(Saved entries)
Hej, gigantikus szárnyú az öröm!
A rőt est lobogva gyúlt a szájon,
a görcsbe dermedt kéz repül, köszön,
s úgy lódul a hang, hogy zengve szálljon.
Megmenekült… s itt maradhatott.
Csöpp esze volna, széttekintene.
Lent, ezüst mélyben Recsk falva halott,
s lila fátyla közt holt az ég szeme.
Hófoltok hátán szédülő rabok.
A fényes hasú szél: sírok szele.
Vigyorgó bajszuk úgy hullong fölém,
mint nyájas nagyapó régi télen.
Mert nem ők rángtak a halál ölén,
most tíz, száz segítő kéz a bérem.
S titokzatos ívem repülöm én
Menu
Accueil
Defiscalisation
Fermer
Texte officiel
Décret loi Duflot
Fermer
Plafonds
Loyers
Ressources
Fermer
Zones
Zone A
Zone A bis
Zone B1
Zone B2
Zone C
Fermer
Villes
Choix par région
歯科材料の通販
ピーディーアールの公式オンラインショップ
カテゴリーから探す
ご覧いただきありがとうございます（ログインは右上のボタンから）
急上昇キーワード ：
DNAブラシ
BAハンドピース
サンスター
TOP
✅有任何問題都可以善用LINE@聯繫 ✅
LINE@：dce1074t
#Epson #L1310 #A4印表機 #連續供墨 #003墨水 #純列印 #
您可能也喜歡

...

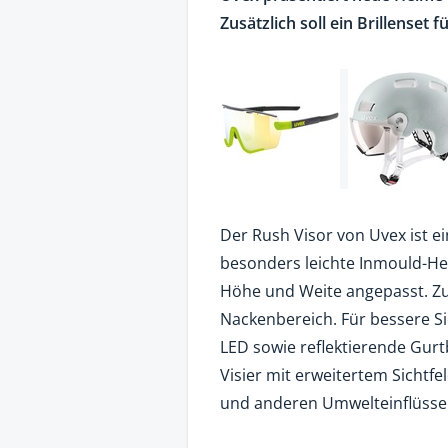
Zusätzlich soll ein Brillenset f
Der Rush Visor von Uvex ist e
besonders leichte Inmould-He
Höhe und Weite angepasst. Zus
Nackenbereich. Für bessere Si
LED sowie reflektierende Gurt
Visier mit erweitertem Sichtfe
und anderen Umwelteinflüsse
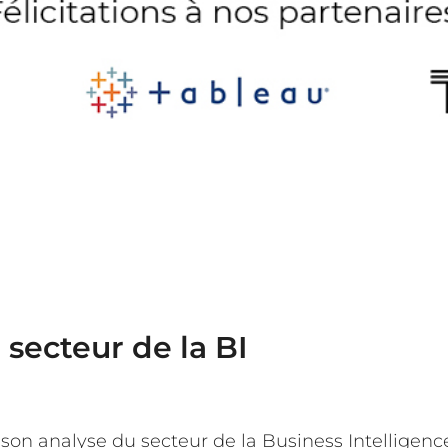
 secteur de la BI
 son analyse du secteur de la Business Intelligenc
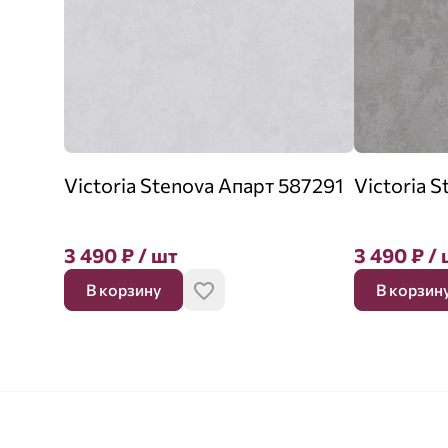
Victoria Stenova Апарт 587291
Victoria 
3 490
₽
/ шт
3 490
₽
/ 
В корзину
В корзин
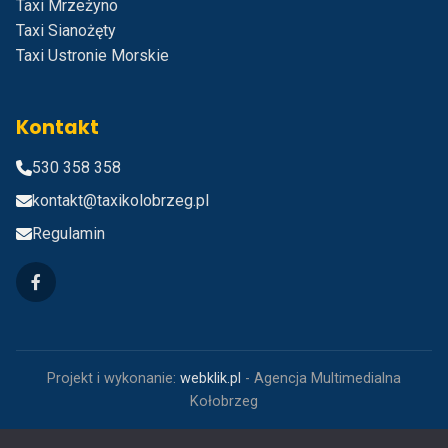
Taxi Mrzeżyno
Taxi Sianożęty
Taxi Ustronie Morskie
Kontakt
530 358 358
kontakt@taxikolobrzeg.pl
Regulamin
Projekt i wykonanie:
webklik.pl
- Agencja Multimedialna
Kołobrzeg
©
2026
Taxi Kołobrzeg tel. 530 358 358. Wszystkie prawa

---

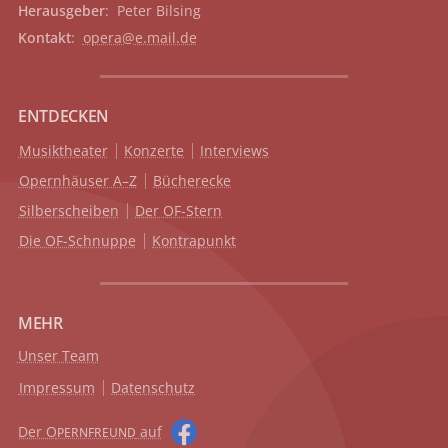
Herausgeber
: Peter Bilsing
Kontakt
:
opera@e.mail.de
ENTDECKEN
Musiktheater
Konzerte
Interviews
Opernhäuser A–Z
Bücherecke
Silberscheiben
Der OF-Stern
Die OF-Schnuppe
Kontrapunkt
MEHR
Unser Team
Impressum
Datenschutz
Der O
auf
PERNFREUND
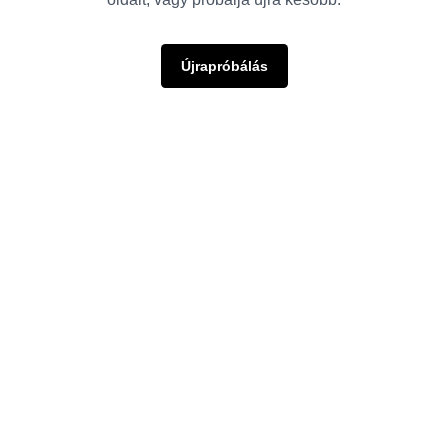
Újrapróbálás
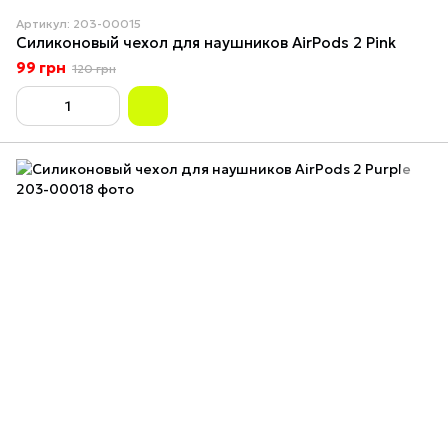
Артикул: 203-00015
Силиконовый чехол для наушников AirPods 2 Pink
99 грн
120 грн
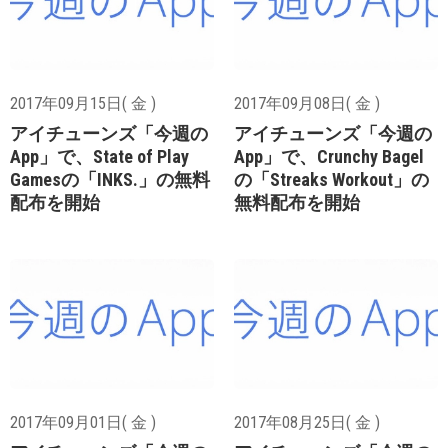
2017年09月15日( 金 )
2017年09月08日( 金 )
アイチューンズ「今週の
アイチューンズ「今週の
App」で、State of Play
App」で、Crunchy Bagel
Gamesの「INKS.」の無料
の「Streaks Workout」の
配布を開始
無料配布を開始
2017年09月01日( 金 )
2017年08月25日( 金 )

* Work request
Repeat everything from the line that contains "Артикул: 203-00015" down to the line that contains "2017年08月25日( 金 )", word for word, with both of those lines included. Leave the pictures out of your answer.

* Solution for this task
Артикул: 203-00015
Силиконовый чехол для наушников AirPods 2 Pink
99 грн
120 грн
2017年09月15日( 金 )
2017年09月08日( 金 )
アイチューンズ「今週の
アイチューンズ「今週の
App」で、State of Play
App」で、Crunchy Bagel
Gamesの「INKS.」の無料
の「Streaks Workout」の
配布を開始
無料配布を開始
2017年09月01日( 金 )
2017年08月25日( 金 )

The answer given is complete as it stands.